The Houston trial will begin next week, on June 8th, and aims to assess the potential benefits of collecting and sharing data through the collaborative vessel and terminal planning platform. The trial will run at least six months, the port says.
Companies that have agreed to participate with the Port of Houston for the duration of the trial include Shell International Trading and Shipping Company, ExxonMobil, Contanda, Kinder Morgan Terminals, ITC, Stolt-Nielsen, MOL Chemical Tankers, Odfjell, and the Houston Pilots Association.

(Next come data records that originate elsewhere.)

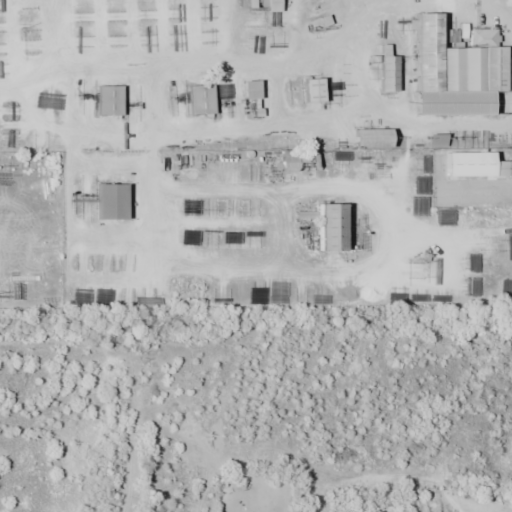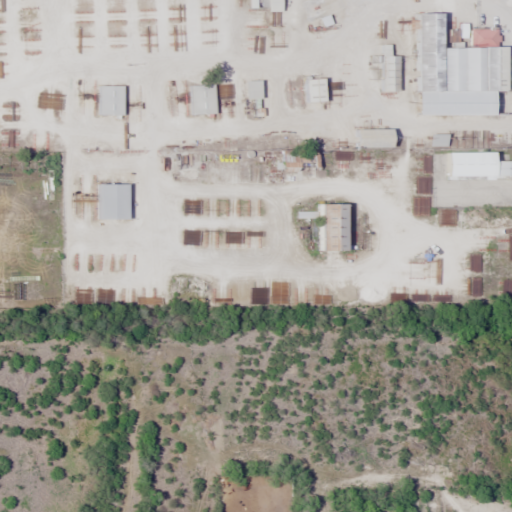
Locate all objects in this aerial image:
building: (272, 4)
building: (454, 56)
building: (455, 56)
building: (386, 69)
building: (387, 69)
building: (249, 88)
building: (249, 89)
building: (199, 98)
building: (199, 98)
building: (108, 99)
building: (108, 99)
building: (370, 137)
building: (370, 138)
building: (475, 163)
building: (475, 164)
building: (330, 226)
building: (331, 226)
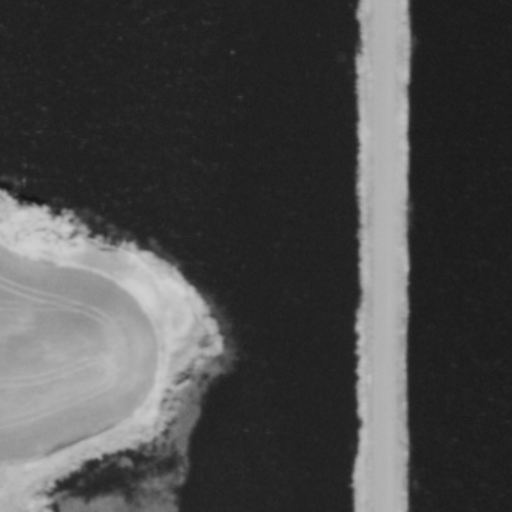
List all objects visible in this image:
road: (382, 256)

“Consolidating port planning data into one central platform gives terminals, ships, and third-party service providers better predictability,” said Capt Bill Diehl, president of the Port Bureau.
“The port of Houston is by far the busiest port in the US. Now, we want to be the most efficient.”
PortXchange provides scheduling transparency to parties involved in port calls by facilitating data sharing amongst stakeholders, which can help to decrease port turnaround times and improve efficiency. Once a vessel has an estimated time of arrival, a Port Call is created and all relevant parties can see associated plans for that vessel, to adjust their own plans accordingly.
The schedule information is merged with AIS and vessel tracking data, machine learning predictions, and operational data to give a real-time status of each port call.
Developed in Rotterdam and tested over a three year period, PortXchange recently completed a trial demonstrating a 30% reduction in vessel idle time at APM Terminals Rotterdam after deploying the system. The software is now being deployed at a number of external ports with support from strategic partners Shell and Maersk.